AANGELEVERDE TEKST –
========================================
ECLI:NL:GHAMS:2025:1489

Gerechtshof Amsterdam

Datum uitspraak
10 juni 2025
Publicatiedatum
10 juni 2025
Zaaknummer
200.351.588/01 en 200.351.592/01
Instantie
Gerechtshof Amsterdam
Type
Uitspraak
Procedures
  • Beschikking
Rechters
Vindplaatsen
  • Rechtspraak.nl
AI samenvatting door LexboostAutomatisch gegenereerd

Verlenging machtiging tot uithuisplaatsing en omgangsregeling tussen minderjarige en moeder

In deze zaak gaat het om de verlenging van de machtiging tot uithuisplaatsing van de 16-jarige minderjarige [minderjarige] en de omgang tussen haar en haar moeder. De kinderrechter in Amsterdam had eerder de machtiging tot uithuisplaatsing verlengd, wat de moeder niet accepteert. Ze verzoekt om de machtiging te laten vervallen en om een uitbreiding van de omgangsregeling. De gecertificeerde instelling (GI) is het echter eens met de beslissing van de kinderrechter en verzoekt om de beschikking te bekrachtigen. Tijdens de zitting in hoger beroep op 16 april 2025 zijn beide partijen aanwezig, evenals de raad voor de kinderbescherming. Het hof oordeelt dat de moeder geen belang meer heeft bij de toetsing van de eerdere schriftelijke aanwijzing, omdat er inmiddels een nieuwe aanwijzing is gegeven. De omgangsregeling is uitgebreid, maar het hof vindt het belangrijk dat de GI de regie houdt over de omgang. De moeder heeft in hoger beroep verzocht om de bestreden beschikking te vernietigen, maar het hof bekrachtigt de beslissing van de kinderrechter. De moeder moet nog een traject doorlopen voordat terugplaatsing van de minderjarige bij haar mogelijk is. Het hof concludeert dat de verlenging van de machtiging tot uithuisplaatsing noodzakelijk blijft in het belang van de verzorging en opvoeding van de minderjarige.

Uitspraak

GERECHTSHOF AMSTERDAM

Afdeling civiel recht en belastingrecht
Team III (familie- en jeugdrecht)
zaaknummers: 200.351.588/01 (
machtiging tot uithuisplaatsing) en
200.351.592/01 (
omgang)
========================================
AANGELEVERDE GEGEVENS –
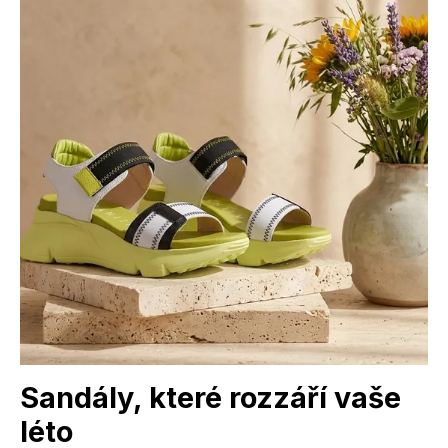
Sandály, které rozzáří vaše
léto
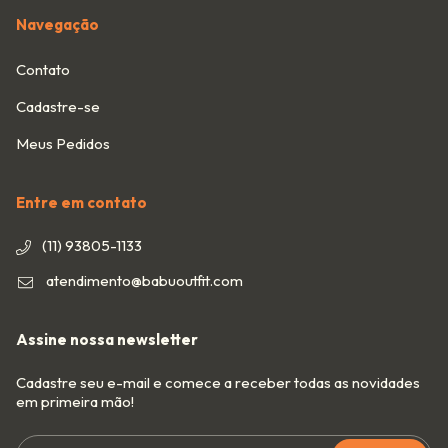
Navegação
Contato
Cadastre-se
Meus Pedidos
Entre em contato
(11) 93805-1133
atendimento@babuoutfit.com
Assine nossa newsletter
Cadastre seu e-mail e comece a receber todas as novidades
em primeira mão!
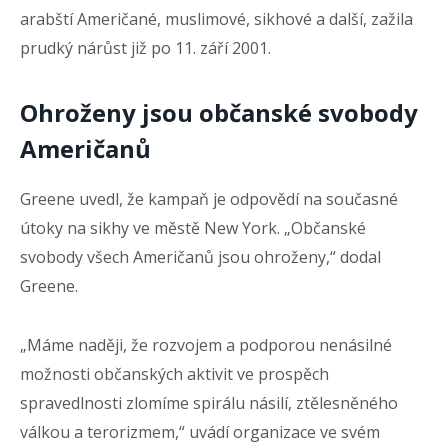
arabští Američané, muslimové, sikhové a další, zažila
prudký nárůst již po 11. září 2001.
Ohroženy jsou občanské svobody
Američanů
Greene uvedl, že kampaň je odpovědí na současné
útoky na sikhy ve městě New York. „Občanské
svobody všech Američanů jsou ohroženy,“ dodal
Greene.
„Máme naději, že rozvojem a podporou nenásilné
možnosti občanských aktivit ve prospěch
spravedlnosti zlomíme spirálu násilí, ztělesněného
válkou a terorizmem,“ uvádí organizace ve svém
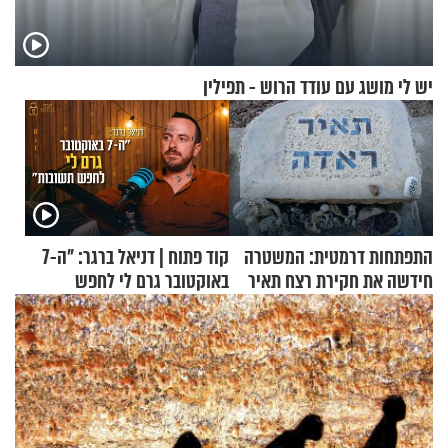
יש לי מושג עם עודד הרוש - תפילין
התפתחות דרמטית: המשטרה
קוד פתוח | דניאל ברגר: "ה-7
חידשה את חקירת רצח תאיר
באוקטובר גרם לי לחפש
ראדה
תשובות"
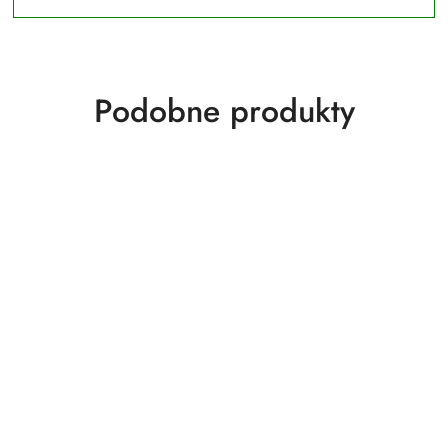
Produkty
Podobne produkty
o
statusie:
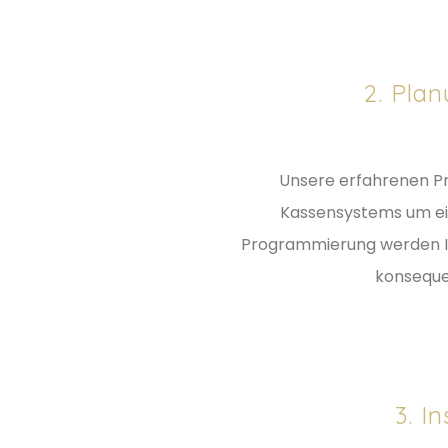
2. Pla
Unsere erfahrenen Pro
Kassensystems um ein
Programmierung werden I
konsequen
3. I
========================================
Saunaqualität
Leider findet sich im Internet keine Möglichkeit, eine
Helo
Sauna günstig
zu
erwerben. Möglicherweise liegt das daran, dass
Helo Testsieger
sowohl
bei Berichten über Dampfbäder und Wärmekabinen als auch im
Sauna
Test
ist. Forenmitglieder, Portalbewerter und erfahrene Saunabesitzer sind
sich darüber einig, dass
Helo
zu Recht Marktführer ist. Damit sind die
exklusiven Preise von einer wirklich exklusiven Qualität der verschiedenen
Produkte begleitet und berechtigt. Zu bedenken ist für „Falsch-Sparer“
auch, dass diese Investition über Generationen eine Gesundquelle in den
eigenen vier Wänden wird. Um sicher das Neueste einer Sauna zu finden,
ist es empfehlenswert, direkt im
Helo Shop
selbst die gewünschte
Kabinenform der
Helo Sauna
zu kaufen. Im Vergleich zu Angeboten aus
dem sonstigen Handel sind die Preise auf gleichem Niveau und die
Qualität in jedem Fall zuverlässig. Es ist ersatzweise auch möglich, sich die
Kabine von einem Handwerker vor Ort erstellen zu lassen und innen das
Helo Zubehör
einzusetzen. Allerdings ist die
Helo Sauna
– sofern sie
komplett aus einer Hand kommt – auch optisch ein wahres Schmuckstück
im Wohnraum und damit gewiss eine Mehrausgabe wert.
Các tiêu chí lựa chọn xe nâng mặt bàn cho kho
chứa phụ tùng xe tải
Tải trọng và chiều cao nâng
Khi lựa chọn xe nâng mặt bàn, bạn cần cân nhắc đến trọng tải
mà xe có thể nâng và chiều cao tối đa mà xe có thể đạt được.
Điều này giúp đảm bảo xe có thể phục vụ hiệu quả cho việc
========================================
OPDRACHT –
Op welke datum vond volgens de aangeleverde tekst de zitting in hoger beroep plaats?

UITWERKING –
Op 16 april 2025.